Trump recibe a Machado pocas horas después de que el día anterior declarara en un encuentro con la prensa que considera a la jerarca chavista Delcy Rodríguez una “persona estupenda”, y de añadir que Estados Unidos “trabaja muy bien con ella” desde que esta, vicepresidenta con Maduro, tomó los mandos de Venezuela con la bendición de la Casa Blanca.
En las horas siguientes al ataque por sorpresa que acabó con el líder chavista y su esposa sentados en el banquillo de un tribunal federal de Nueva York acusados de delitos de “conspiración narcoterrorista”, y para traficar con cocaína y armas, el presidente de Estados Unidos dejó claro que no considera a Machado como la persona idónea para liderar una transición en Venezuela en la que el propio Trump se ha reservado un papel central.

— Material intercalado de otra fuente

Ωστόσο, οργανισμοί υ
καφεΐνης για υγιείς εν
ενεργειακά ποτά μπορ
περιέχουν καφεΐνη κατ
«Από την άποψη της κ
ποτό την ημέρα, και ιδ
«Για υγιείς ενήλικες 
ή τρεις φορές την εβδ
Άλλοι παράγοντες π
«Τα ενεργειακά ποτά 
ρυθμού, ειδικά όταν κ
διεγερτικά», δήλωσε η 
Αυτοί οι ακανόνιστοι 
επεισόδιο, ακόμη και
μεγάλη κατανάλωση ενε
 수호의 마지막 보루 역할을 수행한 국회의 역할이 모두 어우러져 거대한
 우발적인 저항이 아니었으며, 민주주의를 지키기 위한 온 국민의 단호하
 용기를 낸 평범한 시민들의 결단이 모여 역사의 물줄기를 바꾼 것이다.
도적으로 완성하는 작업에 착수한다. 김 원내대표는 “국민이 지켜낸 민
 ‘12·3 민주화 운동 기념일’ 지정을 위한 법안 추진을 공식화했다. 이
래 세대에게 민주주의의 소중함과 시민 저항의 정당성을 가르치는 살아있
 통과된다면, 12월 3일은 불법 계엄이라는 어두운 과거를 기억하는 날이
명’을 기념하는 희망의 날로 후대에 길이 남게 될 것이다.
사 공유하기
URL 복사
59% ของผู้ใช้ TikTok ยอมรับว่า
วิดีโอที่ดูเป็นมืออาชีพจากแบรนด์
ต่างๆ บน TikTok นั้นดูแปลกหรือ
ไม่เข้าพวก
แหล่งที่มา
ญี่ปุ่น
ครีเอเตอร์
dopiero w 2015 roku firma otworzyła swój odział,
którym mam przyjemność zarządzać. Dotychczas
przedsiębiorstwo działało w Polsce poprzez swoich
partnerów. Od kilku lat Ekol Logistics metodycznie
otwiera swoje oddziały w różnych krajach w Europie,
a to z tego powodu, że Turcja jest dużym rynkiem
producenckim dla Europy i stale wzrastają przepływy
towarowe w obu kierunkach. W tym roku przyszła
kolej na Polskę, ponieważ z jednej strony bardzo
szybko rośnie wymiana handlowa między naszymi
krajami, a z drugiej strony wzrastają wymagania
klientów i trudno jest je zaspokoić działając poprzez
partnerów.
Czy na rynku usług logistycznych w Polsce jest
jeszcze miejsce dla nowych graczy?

Y esa es la gran incógnita de la visita, que está previsto que incluya un almuerzo de trabajo a mediodía en la Casa Blanca (hora de Washington) y una visita por la tarde al Capitolio. ¿Logrará Machado hacer valer en el cara a cara el papel de la oposición en los planes de Washington de tutelar el país sudamericano y de hacerse cargo de su petróleo?
Desde entonces, la líder ha tratado de poner buena cara a esos desplantes y ha trabajado por propiciar la reunión de este jueves, en la que se juega mucho: necesita convencer al republicano de que no es una buena idea permitir a Rodríguez, su gran enemiga, seguir en el poder tras meses de que Machado abogara por una intervención militar que finalmente llegó el 3 de enero con la decepción de saber que no contaban con ella tanto como creía.
Esta se ha mostrado dispuesta hasta a compartir con Trump el Nobel de la Paz, que recogió el pasado diciembre en Oslo. El presidente de Estados Unidos vive obsesionado con la idea de que se merece ese galardón, porque considera que ha acabado con “ocho o nueve guerras”, aunque esa consideración sea otra prueba de su conflictiva relación con la verdad. La incógnita de si la invitada agasajará con ese premio al anfitrión, que rara vez la llama por su nombre cuando habla de ella, es otra de las grandes incógnitas de la visita.
Trump ha declarado que cuenta con que la política opositora venezolana le ofrezca su galardón. También, que planea aceptarlo, pese a que el Comité Nobel ya ha advertido a ambos de que no es transferible.
La decisión de Trump de relegar a Machado da la idea de que la Casa Blanca ha optado por pasar la página de los resultados electorales de las presidenciales venezolanas de 2024, que según informes internacionales ganó ampliamente Edmundo González Urrutia, candidato de Machado (que no se pudo presentar porque estaba inhabilitada). Maduro se negó a reconocer esa derrota.
A estas alturas, no está claro si Estados Unidos cuenta con convocar una nueva cita con las urnas, ni cuándo o cómo podría tener lugar. Todas esas preguntas estarán a buen seguro sobre la mesa este jueves en la Casa Blanca.